Segundo a agência, técnicos do operador ucraniano de rede começarão nos próximos dias os trabalhos de reparo na linha de 330 kV, que foi danificada e interrompida após incursões militares em 2 de janeiro. A desconexão deixou a maior central nuclear da Europa dependente de sua única linha elétrica principal de 750 kV em funcionamento — uma condição que eleva substancialmente o perigo em caso de novas avarias.
Uma equipe da AIEA partiu de Viena com destino à linha de frente para acompanhar e observar as operações de reparo. Em comunicado, Grossi afirmou que a agência “continua a colaborar estreitamente com ambas as partes para garantir a segurança nuclear na central de Zaporizhzhia e prevenir um acidente nuclear durante o conflito”. Ele destacou que este cessar‑fogo temporário é o quarto negociado pela organização e evidencia o papel indispensável que a agência tem desempenhado nesse ambiente de alto risco.
Do ponto de vista técnico e civil, a situação é crítica: um sistema energético nacional deteriorado — resultado direto da persistente atividade militar — tem implicações imediatas sobre o funcionamento de usinas nucleares e sobre a proteção das populações próximas. A dependência da linha de 750 kV como única fonte estável transforma qualquer dano em uma ameaça direta à operação segura dos reatores, aos sistemas de resfriamento e, por conseguinte, à saúde pública e ao ambiente.

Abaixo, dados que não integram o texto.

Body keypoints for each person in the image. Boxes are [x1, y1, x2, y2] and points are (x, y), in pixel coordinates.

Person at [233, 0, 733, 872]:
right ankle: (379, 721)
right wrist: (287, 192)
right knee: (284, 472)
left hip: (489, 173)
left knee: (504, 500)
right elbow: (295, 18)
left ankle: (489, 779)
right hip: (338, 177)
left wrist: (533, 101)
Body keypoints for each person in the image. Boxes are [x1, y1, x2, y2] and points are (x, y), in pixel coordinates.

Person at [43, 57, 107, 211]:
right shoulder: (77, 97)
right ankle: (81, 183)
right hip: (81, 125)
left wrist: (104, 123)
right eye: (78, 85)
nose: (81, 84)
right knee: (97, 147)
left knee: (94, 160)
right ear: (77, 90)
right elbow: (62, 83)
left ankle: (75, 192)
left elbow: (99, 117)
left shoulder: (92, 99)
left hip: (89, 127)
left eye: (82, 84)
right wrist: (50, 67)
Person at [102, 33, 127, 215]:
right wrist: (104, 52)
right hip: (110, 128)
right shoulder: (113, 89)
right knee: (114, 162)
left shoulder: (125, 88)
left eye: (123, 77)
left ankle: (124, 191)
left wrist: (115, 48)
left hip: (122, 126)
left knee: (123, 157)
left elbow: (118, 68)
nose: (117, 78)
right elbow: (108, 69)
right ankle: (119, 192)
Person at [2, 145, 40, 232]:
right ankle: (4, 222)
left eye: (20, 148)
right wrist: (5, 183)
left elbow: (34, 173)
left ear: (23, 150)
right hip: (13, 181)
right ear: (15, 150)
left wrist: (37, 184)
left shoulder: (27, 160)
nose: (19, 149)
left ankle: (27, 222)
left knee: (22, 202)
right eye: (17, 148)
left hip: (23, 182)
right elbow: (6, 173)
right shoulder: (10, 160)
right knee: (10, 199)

Como repórter que atua como ponte entre as decisões de Roma e a vida dos cidadãos, sublinho que este episódio é mais que um reparo técnico: é uma intervenção sobre os alicerces da segurança coletiva. A negociação do cessar‑fogo e a mobilização de observadores internacionais são passos necessários para garantir que a arquitetura do sistema energético e as salvaguardas nucleares não sejam derrubadas pelo peso da caneta que escreve ordens de combate.

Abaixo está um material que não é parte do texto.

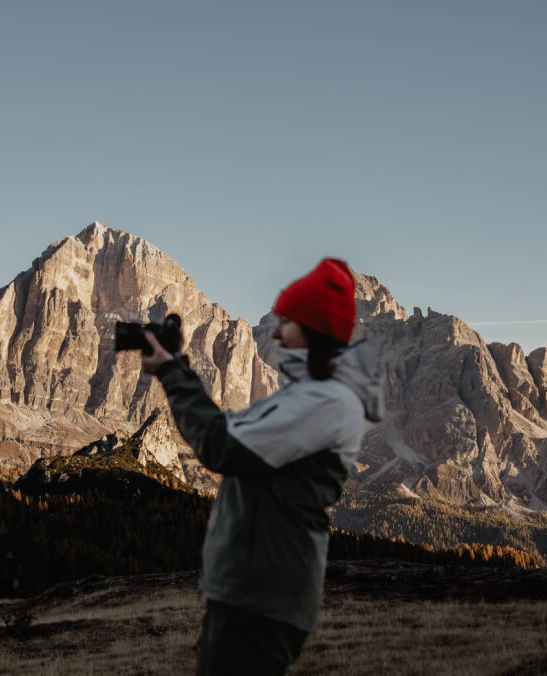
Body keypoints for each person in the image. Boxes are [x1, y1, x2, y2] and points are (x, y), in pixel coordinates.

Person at [141, 257, 384, 675]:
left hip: (264, 595)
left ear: (312, 331)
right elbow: (228, 433)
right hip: (249, 590)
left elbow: (220, 445)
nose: (274, 332)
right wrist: (177, 367)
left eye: (286, 322)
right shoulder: (306, 396)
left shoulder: (326, 402)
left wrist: (170, 373)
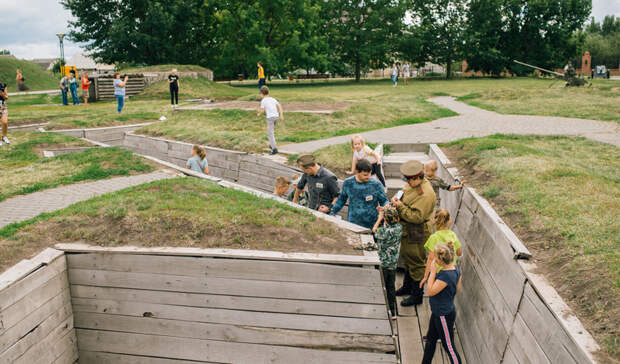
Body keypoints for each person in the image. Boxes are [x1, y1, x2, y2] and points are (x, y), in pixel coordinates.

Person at [392, 160, 436, 306]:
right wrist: (398, 199)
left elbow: (416, 217)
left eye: (408, 179)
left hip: (417, 231)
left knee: (416, 263)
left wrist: (399, 206)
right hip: (407, 229)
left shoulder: (426, 194)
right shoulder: (412, 184)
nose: (407, 182)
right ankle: (407, 287)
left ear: (417, 178)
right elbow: (405, 193)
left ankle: (417, 296)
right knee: (408, 258)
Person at [422, 242, 462, 364]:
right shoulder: (456, 269)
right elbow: (457, 289)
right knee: (430, 340)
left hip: (443, 315)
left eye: (435, 257)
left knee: (449, 346)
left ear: (440, 260)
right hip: (440, 312)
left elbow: (430, 291)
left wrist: (433, 272)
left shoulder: (445, 276)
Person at [330, 159, 388, 229]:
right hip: (354, 223)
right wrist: (333, 212)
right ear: (357, 172)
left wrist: (385, 207)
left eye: (370, 173)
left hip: (372, 224)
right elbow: (341, 200)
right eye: (365, 175)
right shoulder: (348, 183)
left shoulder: (376, 184)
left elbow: (384, 200)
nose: (369, 176)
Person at [420, 209, 463, 289]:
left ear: (435, 221)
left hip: (439, 273)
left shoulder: (434, 237)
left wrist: (425, 277)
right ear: (448, 221)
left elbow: (430, 259)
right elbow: (459, 253)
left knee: (436, 296)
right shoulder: (453, 235)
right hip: (452, 271)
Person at [372, 204, 402, 317]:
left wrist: (379, 218)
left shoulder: (383, 232)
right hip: (393, 264)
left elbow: (374, 230)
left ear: (385, 220)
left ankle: (382, 310)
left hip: (383, 264)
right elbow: (390, 222)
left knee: (382, 287)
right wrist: (385, 211)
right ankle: (393, 312)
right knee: (391, 287)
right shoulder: (399, 228)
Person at [257, 86, 283, 155]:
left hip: (270, 118)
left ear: (262, 93)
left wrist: (259, 114)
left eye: (260, 94)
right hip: (276, 117)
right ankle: (272, 144)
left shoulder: (263, 101)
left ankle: (274, 149)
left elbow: (262, 110)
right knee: (271, 131)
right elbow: (279, 106)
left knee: (270, 133)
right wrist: (281, 115)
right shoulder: (273, 99)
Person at [0, 82, 10, 146]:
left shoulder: (3, 85)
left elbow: (6, 97)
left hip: (2, 106)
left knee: (5, 122)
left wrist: (2, 93)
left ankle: (4, 137)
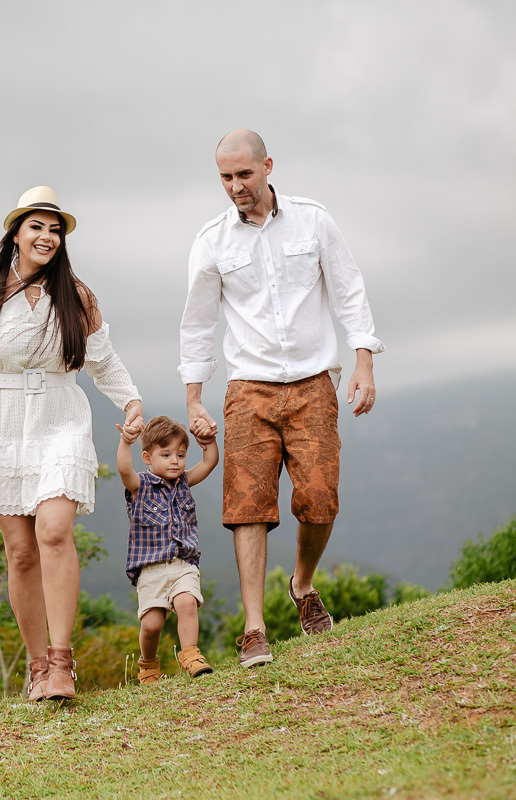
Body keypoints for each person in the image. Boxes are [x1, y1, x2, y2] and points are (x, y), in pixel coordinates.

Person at [0, 186, 143, 701]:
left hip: (62, 415)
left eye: (55, 229)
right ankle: (38, 666)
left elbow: (103, 360)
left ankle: (63, 663)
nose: (46, 237)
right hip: (1, 420)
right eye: (36, 227)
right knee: (21, 553)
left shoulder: (77, 294)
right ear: (16, 234)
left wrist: (131, 402)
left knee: (54, 531)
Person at [178, 130, 385, 668]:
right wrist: (194, 398)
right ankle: (254, 628)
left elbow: (349, 288)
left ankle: (302, 584)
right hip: (248, 388)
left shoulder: (314, 220)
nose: (235, 186)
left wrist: (363, 361)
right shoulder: (211, 241)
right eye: (225, 177)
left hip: (314, 383)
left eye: (244, 174)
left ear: (267, 166)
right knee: (247, 505)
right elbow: (197, 324)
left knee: (320, 498)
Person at [116, 415, 219, 684]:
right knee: (152, 625)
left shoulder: (184, 482)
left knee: (187, 602)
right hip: (150, 569)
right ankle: (148, 665)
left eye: (180, 455)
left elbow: (209, 462)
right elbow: (124, 470)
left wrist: (208, 440)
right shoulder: (140, 485)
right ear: (147, 458)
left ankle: (191, 654)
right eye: (166, 455)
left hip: (183, 564)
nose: (175, 461)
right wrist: (126, 441)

O papel da AIEA permanecerá prioritário na avaliação da funcionalidade das subestações críticas e na supervisão dos trabalhos. O acompanhamento internacional busca reduzir a margem de erro humano e militar que poderia desencadear contaminação ou um incidente de larga escala — riscos que atravessam fronteiras e afetam cidadãos, migrantes e descendentes de imigrantes europeus, inclusive a comunidade ítalo‑descendente que acompanha de perto a estabilidade regional.
Enquanto os técnicos se preparam para entrar em campo, a comunidade internacional observa. A reparação da linha de 330 kV é um pequeno, mas vital, segmento na construção mais ampla da segurança e da paz: reparar cabos é também reparar a confiança mínima necessária para proteger vidas e evitar que a guerra amplie seus danos além do terreno militar.